= STATED PROBLEM =
Copy out the lines of the records below, word for word, starting at the line that contains "common name: Red-tailed hawk" and ending at the last line of the records, both included.

● ● ● ● ●

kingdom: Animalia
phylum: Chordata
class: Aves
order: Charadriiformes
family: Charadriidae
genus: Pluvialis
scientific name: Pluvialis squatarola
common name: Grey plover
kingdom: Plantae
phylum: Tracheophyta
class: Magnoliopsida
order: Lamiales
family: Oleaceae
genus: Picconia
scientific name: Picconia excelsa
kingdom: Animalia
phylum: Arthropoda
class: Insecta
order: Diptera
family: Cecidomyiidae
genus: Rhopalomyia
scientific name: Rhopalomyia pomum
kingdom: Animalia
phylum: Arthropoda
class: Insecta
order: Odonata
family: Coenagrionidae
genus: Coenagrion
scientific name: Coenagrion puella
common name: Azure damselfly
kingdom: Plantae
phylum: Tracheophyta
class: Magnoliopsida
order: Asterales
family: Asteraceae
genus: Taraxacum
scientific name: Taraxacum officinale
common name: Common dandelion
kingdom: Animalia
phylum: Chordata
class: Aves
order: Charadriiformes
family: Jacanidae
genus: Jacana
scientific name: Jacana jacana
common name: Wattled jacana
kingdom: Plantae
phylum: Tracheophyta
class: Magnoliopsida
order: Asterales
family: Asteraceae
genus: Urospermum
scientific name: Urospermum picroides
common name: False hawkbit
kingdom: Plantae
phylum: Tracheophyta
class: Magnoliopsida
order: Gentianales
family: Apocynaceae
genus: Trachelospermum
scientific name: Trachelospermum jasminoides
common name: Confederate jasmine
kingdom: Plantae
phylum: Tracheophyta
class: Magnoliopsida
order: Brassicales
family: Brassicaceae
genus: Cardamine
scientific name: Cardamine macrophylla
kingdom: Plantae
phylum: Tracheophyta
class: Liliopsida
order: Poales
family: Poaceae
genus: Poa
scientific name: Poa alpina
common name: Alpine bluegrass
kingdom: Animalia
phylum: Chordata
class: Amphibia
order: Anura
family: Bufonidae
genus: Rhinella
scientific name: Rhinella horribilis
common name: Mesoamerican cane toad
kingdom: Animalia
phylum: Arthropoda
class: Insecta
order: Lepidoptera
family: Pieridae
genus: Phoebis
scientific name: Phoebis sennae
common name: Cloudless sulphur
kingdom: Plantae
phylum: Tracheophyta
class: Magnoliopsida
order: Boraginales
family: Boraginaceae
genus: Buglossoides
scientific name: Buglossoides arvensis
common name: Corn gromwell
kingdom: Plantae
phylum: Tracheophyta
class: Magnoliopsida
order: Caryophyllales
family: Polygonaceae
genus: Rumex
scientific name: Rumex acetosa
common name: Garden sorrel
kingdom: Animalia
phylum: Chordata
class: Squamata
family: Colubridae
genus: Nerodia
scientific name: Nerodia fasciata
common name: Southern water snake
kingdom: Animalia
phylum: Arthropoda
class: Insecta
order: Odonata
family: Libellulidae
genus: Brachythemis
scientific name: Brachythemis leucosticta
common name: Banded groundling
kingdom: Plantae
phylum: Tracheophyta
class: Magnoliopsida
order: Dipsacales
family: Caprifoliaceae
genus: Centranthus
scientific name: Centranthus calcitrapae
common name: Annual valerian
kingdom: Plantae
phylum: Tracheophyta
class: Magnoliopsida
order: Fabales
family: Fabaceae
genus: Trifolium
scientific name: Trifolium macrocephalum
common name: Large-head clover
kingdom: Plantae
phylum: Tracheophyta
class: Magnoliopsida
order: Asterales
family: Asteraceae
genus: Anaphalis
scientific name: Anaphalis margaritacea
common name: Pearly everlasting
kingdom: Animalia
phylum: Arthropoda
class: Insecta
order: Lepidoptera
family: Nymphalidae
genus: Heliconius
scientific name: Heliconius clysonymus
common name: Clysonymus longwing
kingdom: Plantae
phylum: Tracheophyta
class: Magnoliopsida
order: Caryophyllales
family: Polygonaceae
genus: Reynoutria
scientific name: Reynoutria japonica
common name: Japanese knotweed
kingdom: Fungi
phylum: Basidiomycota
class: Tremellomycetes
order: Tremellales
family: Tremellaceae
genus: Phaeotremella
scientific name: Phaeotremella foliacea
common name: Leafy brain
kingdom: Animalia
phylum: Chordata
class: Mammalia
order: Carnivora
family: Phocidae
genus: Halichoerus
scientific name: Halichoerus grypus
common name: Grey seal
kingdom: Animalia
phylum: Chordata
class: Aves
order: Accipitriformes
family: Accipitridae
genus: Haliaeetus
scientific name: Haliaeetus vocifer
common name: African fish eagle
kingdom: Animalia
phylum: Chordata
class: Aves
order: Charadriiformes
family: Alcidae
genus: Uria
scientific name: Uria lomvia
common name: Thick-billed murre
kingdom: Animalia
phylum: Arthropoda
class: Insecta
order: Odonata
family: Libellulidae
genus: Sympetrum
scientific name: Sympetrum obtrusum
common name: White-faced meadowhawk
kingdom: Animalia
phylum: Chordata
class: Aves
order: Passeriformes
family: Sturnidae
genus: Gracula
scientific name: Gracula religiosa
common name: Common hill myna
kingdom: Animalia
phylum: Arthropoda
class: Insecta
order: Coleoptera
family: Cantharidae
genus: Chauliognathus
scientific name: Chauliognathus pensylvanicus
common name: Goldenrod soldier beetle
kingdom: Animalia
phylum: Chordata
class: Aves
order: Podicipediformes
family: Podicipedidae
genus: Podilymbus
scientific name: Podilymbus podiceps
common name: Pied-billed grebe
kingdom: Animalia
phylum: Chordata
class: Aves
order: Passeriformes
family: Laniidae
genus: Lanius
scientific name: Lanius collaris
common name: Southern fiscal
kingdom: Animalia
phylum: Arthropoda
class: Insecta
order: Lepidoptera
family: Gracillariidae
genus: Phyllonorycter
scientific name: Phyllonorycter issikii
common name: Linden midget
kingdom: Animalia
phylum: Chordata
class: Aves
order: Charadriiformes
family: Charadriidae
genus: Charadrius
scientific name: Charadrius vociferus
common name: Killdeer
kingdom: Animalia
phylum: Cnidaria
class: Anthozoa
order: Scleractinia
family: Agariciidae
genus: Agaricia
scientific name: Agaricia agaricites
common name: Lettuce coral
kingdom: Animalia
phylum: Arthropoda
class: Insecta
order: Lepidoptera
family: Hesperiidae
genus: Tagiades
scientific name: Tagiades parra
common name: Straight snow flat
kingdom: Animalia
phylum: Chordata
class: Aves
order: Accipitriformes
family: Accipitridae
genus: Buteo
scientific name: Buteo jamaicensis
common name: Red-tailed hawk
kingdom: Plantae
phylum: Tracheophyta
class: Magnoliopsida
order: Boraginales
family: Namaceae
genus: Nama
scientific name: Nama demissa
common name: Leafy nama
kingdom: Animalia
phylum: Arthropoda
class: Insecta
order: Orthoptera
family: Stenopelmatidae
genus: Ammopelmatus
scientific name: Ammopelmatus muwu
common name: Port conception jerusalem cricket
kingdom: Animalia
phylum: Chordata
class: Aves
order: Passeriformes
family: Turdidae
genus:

● ● ● ● ●

= TASK RESULT =
common name: Red-tailed hawk
kingdom: Plantae
phylum: Tracheophyta
class: Magnoliopsida
order: Boraginales
family: Namaceae
genus: Nama
scientific name: Nama demissa
common name: Leafy nama
kingdom: Animalia
phylum: Arthropoda
class: Insecta
order: Orthoptera
family: Stenopelmatidae
genus: Ammopelmatus
scientific name: Ammopelmatus muwu
common name: Port conception jerusalem cricket
kingdom: Animalia
phylum: Chordata
class: Aves
order: Passeriformes
family: Turdidae
genus:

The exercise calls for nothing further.